Description of the task: Please repeat every record exactly, leaving out any pictures.

*** Exercise materials

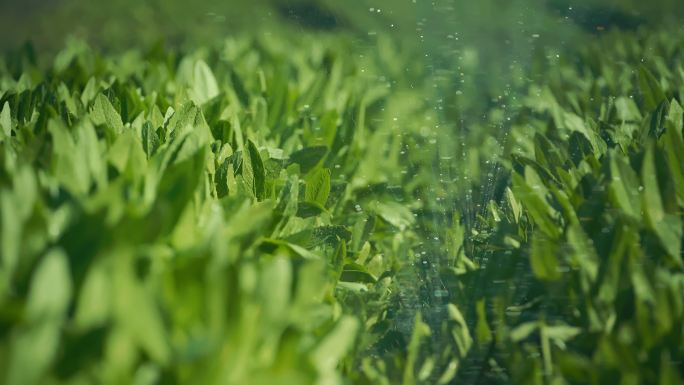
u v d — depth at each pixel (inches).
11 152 86.0
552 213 89.1
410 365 78.2
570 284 77.4
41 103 119.7
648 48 190.4
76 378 47.4
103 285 50.0
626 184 82.0
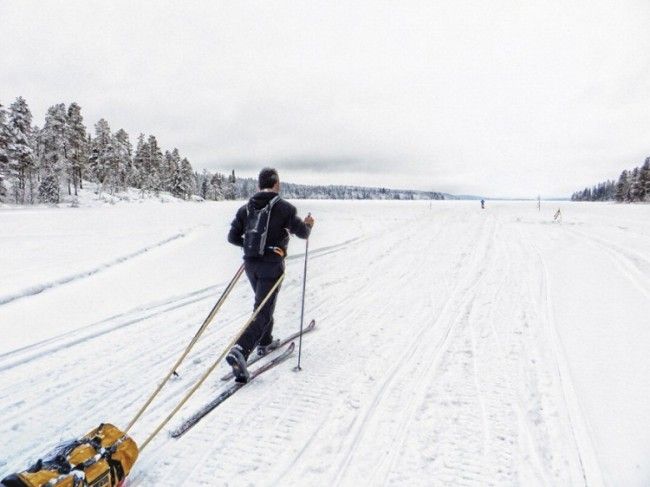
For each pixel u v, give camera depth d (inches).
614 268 333.4
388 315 234.5
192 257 417.1
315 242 528.7
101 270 353.1
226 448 116.6
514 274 326.3
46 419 132.6
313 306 253.9
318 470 107.5
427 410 134.7
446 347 185.9
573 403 135.1
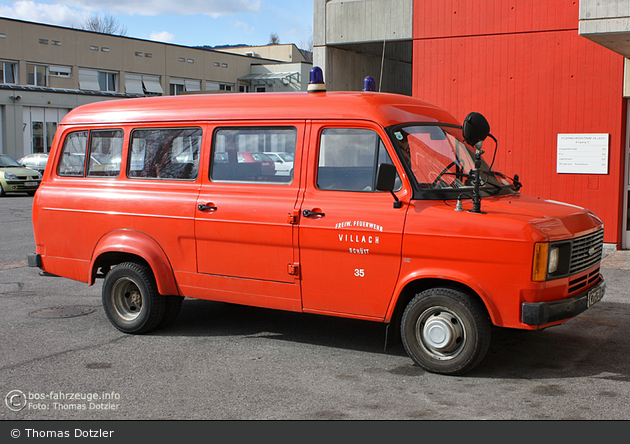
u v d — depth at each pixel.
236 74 51.69
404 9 12.06
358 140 5.37
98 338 6.33
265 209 5.69
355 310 5.37
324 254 5.44
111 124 6.73
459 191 5.29
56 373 5.30
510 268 4.75
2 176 23.50
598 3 8.16
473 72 11.62
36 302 7.86
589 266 5.39
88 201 6.70
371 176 5.30
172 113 6.37
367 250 5.23
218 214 5.93
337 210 5.35
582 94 10.82
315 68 5.80
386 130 5.24
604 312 7.14
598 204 10.91
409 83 15.93
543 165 11.23
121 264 6.49
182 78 47.53
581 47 10.74
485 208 5.07
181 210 6.14
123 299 6.58
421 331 5.19
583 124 10.87
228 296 5.99
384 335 6.41
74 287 8.76
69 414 4.45
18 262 10.60
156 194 6.33
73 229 6.81
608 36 8.38
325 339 6.27
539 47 11.05
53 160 7.14
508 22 11.24
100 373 5.29
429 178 5.23
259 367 5.42
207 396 4.76
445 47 11.81
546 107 11.11
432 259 5.01
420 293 5.14
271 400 4.67
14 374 5.28
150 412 4.47
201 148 6.17
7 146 37.91
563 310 4.86
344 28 12.66
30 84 39.06
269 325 6.80
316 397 4.72
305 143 5.61
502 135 11.50
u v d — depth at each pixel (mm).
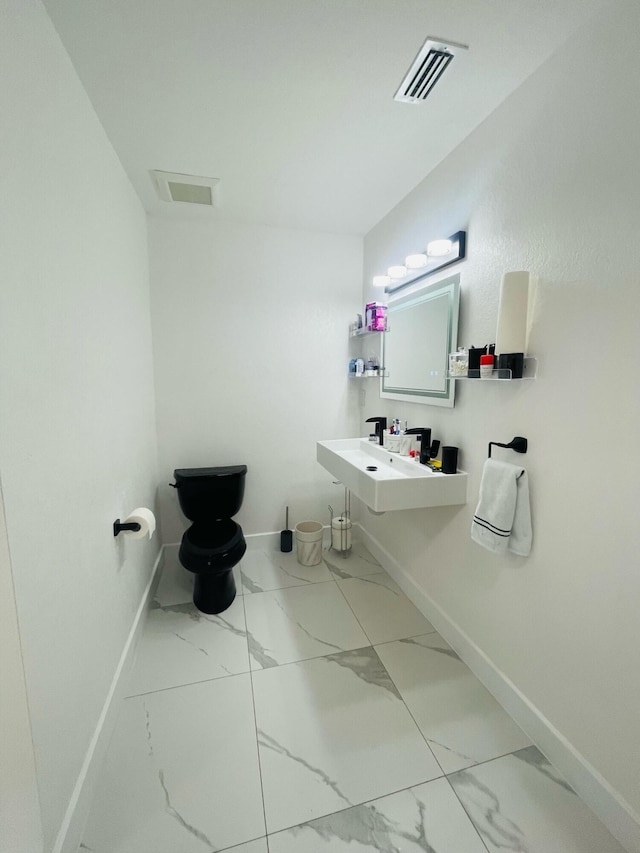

******

Answer box:
u v d — depth at each pixel (inches).
11 152 86.0
552 213 89.1
410 365 78.2
570 284 77.4
41 103 119.7
648 48 190.4
76 378 47.4
103 285 50.0
626 184 82.0
For each pixel u v, give camera depth d (inches).
614 268 333.4
388 315 234.5
192 257 417.1
315 242 528.7
101 270 353.1
226 448 116.6
514 274 326.3
46 419 132.6
313 306 253.9
318 470 107.5
427 410 134.7
446 347 185.9
573 403 135.1
u v d — depth at each pixel.
236 74 51.69
404 9 12.06
358 140 5.37
98 338 6.33
265 209 5.69
355 310 5.37
324 254 5.44
111 124 6.73
459 191 5.29
56 373 5.30
510 268 4.75
2 176 23.50
598 3 8.16
473 72 11.62
36 302 7.86
589 266 5.39
88 201 6.70
371 176 5.30
172 113 6.37
367 250 5.23
218 214 5.93
337 210 5.35
582 94 10.82
315 68 5.80
386 130 5.24
604 312 7.14
598 204 10.91
409 83 15.93
543 165 11.23
121 264 6.49
182 78 47.53
581 47 10.74
485 208 5.07
181 210 6.14
123 299 6.58
421 331 5.19
583 124 10.87
228 296 5.99
384 335 6.41
74 287 8.76
69 414 4.45
18 262 10.60
156 194 6.33
73 229 6.81
608 36 8.38
325 339 6.27
539 47 11.05
53 160 7.14
508 22 11.24
100 373 5.29
429 178 5.23
259 367 5.42
207 396 4.76
445 47 11.81
546 107 11.11
432 259 5.01
420 293 5.14
271 400 4.67
14 374 5.28
150 412 4.47
201 148 6.17
7 146 37.91
563 310 4.86
344 28 12.66
30 84 39.06
269 325 6.80
316 397 4.72
305 143 5.61
502 135 11.50
u v d — depth at each pixel (mm).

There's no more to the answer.